As the Relish magazine article stated this is three ingredients only. Tastes just like little sourdough balls. However, my personnel change would be to make them bigger. Using a 2 inch biscuit cutter like the recipe calls for is very small. Too small in fact...I would use no smaller than a 4 inch....double the recipe...
Preheat oven to 450*
1 1/2 cups self-raising flour
1 tsp salt
1 1/4 cups plain Greek yogurt
Whisk flour and salt together in a large bowl. Make a hollow in the center. Pour yogurt into the center and stir with a fork or spoon pulling the flour into the yogurt. Mix until dry ingredients are moistened and the dough forms.

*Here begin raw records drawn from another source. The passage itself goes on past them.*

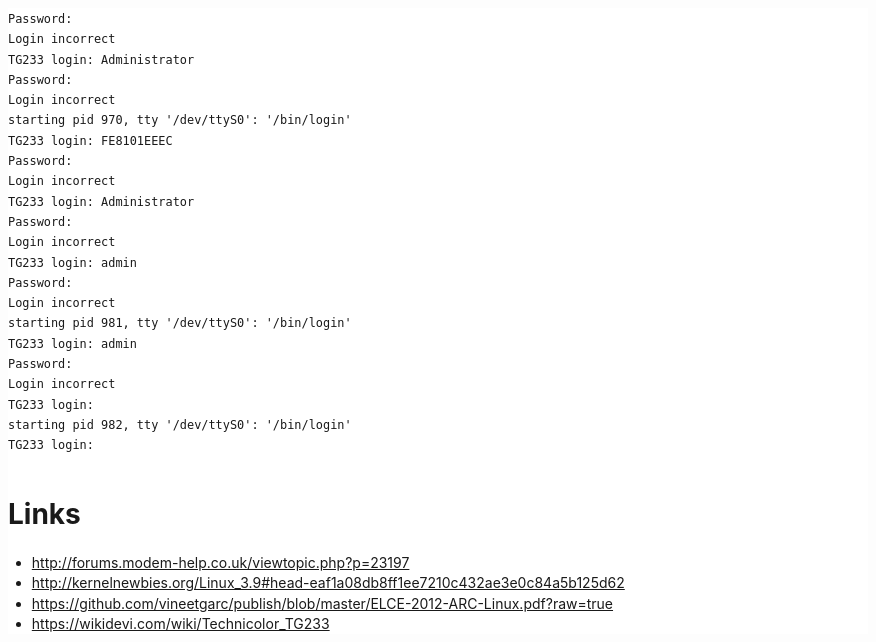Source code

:     Password: 
    Login incorrect
    TG233 login: Administrator
    Password: 
    Login incorrect
    starting pid 970, tty '/dev/ttyS0': '/bin/login'
    TG233 login: FE8101EEEC
    Password: 
    Login incorrect
    TG233 login: Administrator
    Password: 
    Login incorrect
    TG233 login: admin
    Password: 
    Login incorrect
    starting pid 981, tty '/dev/ttyS0': '/bin/login'
    TG233 login: admin
    Password: 
    Login incorrect
    TG233 login: 
    starting pid 982, tty '/dev/ttyS0': '/bin/login'
    TG233 login:


# Links


* <http://forums.modem-help.co.uk/viewtopic.php?p=23197>  
* <http://kernelnewbies.org/Linux_3.9#head-eaf1a08db8ff1ee7210c432ae3e0c84a5b125d62>  
* <https://github.com/vineetgarc/publish/blob/master/ELCE-2012-ARC-Linux.pdf?raw=true>  
* <https://wikidevi.com/wiki/Technicolor_TG233>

Sprinkle a clean surface with flour. Turn dough out, sprinkle with flour and fold in half. Pat dough until 1/4 inch thick. Flour again and fold dough in half a second time. Pat dough into a 1/2 inch thick round.
Dip a 4 inch biscuit cutter into flour and cut out biscuits without twisting.
Place biscuits close together on a baking sheet. Bake 10 to 14 minutes, until light golden brown Serve hot. Makes 12 biscuits.
NOTE: I did not have self rising flour on hand so I had to make my own. 1 cup flour add 1 1/2 teaspoons baking powder and 1/2 teaspoons salt.
When you made your own self-rising flour, did you still add the 1 teaspoon of salt along with the yogurt to the flour mix? --Kandi
ReplyDeleteYes I did...
ReplyDeleteSeemed like a lot of salt but then I thought hey self rising flour has salt in it normally.